**YOUR INSTRUCTIONS:** Match on the string "Apple" in the entries below and return every matching line.
------ INPUT FOR THIS TASK ------
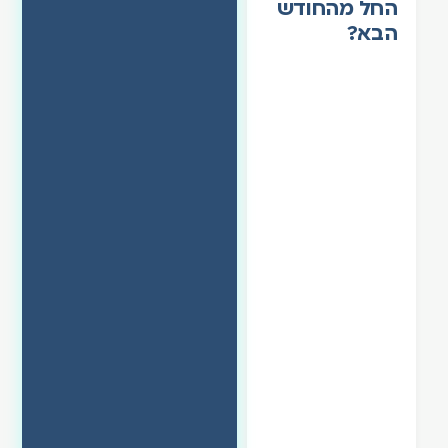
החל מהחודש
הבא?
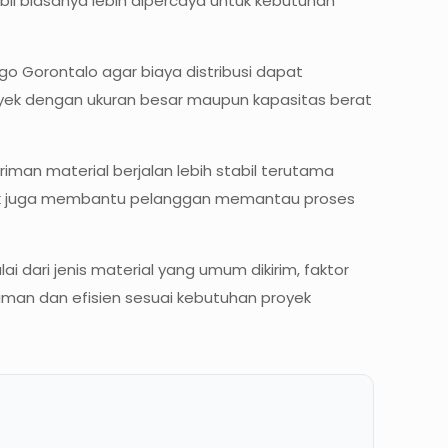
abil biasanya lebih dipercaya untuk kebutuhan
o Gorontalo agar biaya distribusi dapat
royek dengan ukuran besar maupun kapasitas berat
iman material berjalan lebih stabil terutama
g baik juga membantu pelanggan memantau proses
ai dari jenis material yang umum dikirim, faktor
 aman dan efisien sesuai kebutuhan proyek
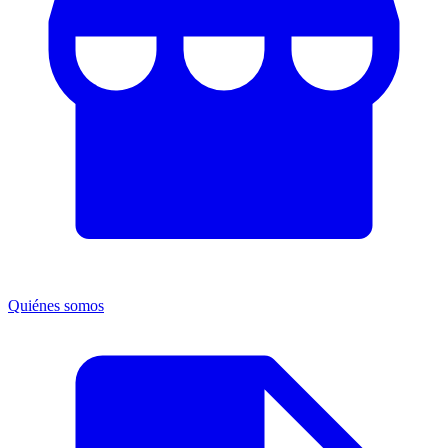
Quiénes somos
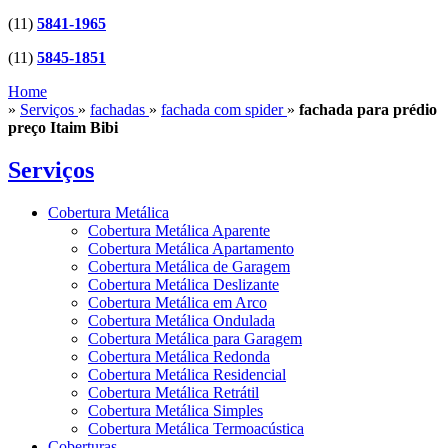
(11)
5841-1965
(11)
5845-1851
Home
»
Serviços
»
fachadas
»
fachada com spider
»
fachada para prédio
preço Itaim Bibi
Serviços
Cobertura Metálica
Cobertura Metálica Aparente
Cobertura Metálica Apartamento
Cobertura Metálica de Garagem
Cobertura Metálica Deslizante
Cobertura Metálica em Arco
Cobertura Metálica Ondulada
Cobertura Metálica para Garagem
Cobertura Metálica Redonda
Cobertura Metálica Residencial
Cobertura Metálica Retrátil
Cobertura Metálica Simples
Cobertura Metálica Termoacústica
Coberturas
------
------ INPUT FOR THIS TASK ------
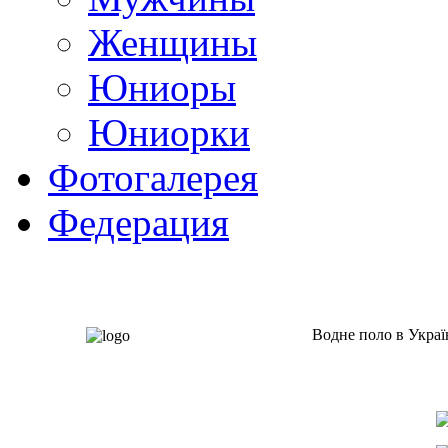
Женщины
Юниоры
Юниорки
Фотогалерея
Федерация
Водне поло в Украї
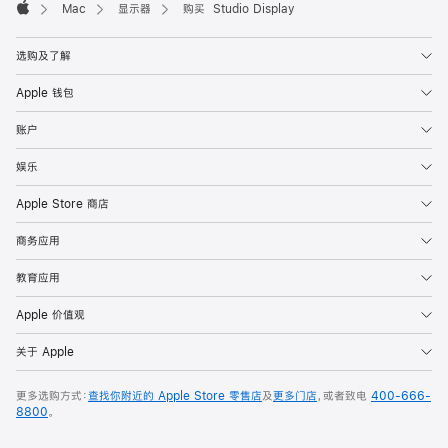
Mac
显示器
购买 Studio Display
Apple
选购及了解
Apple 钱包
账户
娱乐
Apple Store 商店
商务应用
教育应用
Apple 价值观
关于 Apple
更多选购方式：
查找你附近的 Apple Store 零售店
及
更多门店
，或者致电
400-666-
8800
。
------
**SOLUTION TO THIS EXERCISE:**
Apple
Apple 钱包
Apple Store 商店
Apple 价值观
关于 Apple
查找你附近的 Apple Store 零售店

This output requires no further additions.